At the March board meeting, a resolution was passed in support of climate change mitigation, adaptation and resilience. This resolution emphasized the steps Omaha Metro has already taken, as well as directing staff to develop a plan to achieve net-zero emissions.
“We’re doing our part to ensure a livable planet and climate for generations to come,” said Omaha Metro Board Member Daniel Lawse. “We’re diversifying our fleet, investing in sustainability and pursuing climate-positive operations to elevate our environmental and community impact.”
The fuel source isn’t the only thing different about these buses – they are also equipped with a new, upgraded air purification system, which sanitizes the air and surfaces continuously while the bus is running.

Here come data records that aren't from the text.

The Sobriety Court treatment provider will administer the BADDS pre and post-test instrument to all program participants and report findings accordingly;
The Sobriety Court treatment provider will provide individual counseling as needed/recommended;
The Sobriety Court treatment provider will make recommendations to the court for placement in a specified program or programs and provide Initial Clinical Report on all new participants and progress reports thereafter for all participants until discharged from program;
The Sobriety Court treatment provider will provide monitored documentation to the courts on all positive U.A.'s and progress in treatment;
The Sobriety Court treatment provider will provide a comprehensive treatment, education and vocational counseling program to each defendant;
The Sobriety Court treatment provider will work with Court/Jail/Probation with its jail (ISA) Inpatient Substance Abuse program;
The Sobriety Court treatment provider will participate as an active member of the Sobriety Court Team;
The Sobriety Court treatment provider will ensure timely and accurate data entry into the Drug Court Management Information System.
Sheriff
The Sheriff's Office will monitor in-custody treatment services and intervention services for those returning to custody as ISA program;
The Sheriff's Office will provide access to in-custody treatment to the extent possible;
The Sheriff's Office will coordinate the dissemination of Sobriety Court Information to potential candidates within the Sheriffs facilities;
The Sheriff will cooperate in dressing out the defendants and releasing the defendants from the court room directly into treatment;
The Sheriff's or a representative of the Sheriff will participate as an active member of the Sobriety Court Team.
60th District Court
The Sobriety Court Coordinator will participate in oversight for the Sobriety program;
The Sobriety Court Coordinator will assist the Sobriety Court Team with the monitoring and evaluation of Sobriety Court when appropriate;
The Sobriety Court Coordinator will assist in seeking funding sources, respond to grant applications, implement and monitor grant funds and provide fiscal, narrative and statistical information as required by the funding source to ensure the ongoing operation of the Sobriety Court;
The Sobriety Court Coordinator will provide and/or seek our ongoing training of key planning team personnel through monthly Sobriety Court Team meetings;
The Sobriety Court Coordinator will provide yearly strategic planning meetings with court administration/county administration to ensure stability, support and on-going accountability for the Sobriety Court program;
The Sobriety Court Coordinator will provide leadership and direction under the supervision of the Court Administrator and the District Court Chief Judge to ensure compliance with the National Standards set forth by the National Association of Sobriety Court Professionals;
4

“We’re thrilled to bring a new type of bus to Omaha, featuring a cleaner and quieter ride that benefits our riders, as well as the broader community,” said Omaha Metro CEO Lauren Cencic. “These new buses will allow us to test out innovative new features that can be expanded upon in the future.”
In addition to the new air cleaning system, Omaha Metro is piloting a new bike rack with capacity for up to three bikes. Current front racks on buses can hold two bikes at a time, and passengers can bring their bike for free with any bus trip.
Charging of the electric buses will take place in the Omaha Metro garage with newly installed high-capacity chargers, which will fully recharge a bus in approximately three to five hours. Omaha Metro will be testing the full range of these vehicles, which is expected to vary depending on factors such as weather, road grades and surrounding traffic.
The electric buses began service March 29.